Les locaux qui trouvent de l’or, s’ils ne sont pas engagés par une compagnie, ne pourront rien en faire. Et il faut plusieurs grammes pour pouvoir le vendre et en tirer quelque chose. Ainsi il est très facile d’échanger de l’essence, ou même une boîte de sardine, contre une petite pépite d’or. La dernière pépite qu’il a changé pesait 0.2 grammes, avec une valeur de 5’000 CFA (8 euros). La boîte de sardine en retour, n’en valait que 500 (moins de 80 centimes d’euros).
Puis nous allons voir une compagnie française qui vent l’entier de ces machines pour 2 millions d’euros. En effet, ils avaient misé sur le fer, mais le prix du fer a chuté durant l’année et cette compagnie a tout perdu. Maintenant en faillite, elle cherche à revendre ses biens, d’une valeur totale de 2 millions, alors qu’ils en avaient coûté plus de 20 X plus.

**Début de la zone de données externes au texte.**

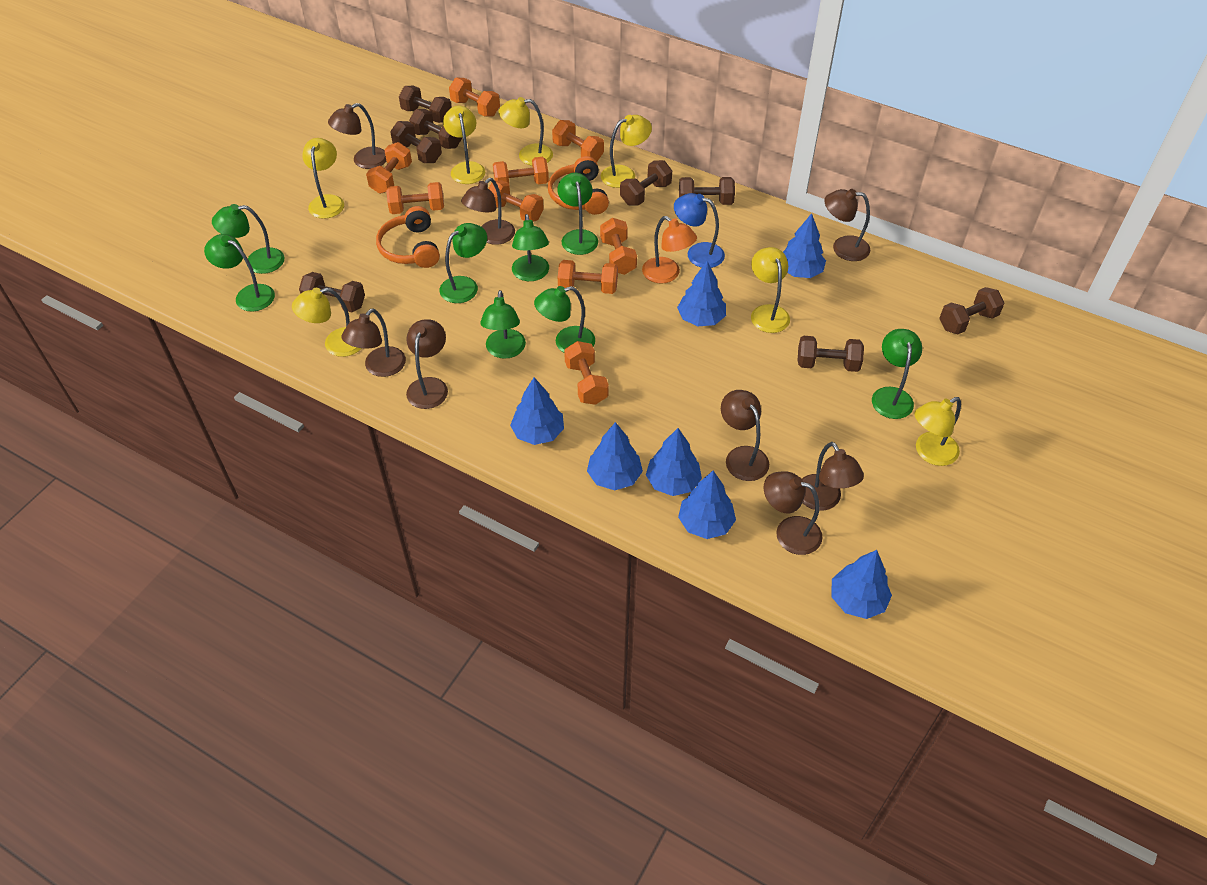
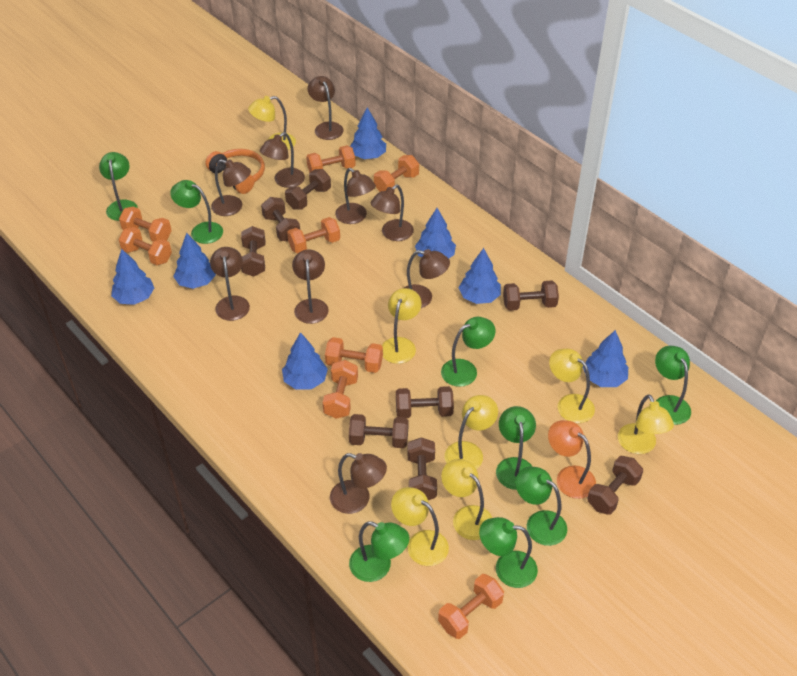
blue lamp: 1 -> 0
brown lamp: 8 -> 9
orange dumbbell: 9 -> 8
orange headphones: 2 -> 1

Le dernier matin, alors que je déjeune avec Paul, deux hommes arrivent. Ils tiennent une bouteille de verre, à l’intérieur de laquelle se trouve un liquide noireâtre, ressemblant d’aspect au Coca-Cola. Ils nous montrent un papier attestant qu’il s’agit là de Coltan-Uranium, radioactif au touché. Sa valeur est de 4,7 millions de CFA, soit près de 7’500 euros. Ne pouvant prouver sa provenance, les deux hommes s’en iront rapidement, essayant probablement de la vendre quelque part. Pourtant avec cette bouteille sur eux, ils risquent gros, surtout si elle a été volée.
Pendant plusieurs jours je découvre ainsi cette double réalité, celle d’une population pauvre qui vit sur un sol riche. Mais qui ne lui semble pas destiné. Ainsi Paul m’explique le jour ou il a augmenter un de ces travailleurs les plus fidèles, qu’il payait alors environ 150 euros par mois. 150 euros c’est déjà bien plus que la moyenne pour les locaux, ainsi en voulant l’augmenter la mairie lui a fait comprendre que c’était très mauvais, car ça casse le marché. Une hiérarchie semble installée: En haut on trouve les chinois ou les occidentaux. Puis les philippins et les malaysiens qui travaillent pour eux. Enfin au bas de l’échelle, se trouvent les congolais…Pourtant chez eux.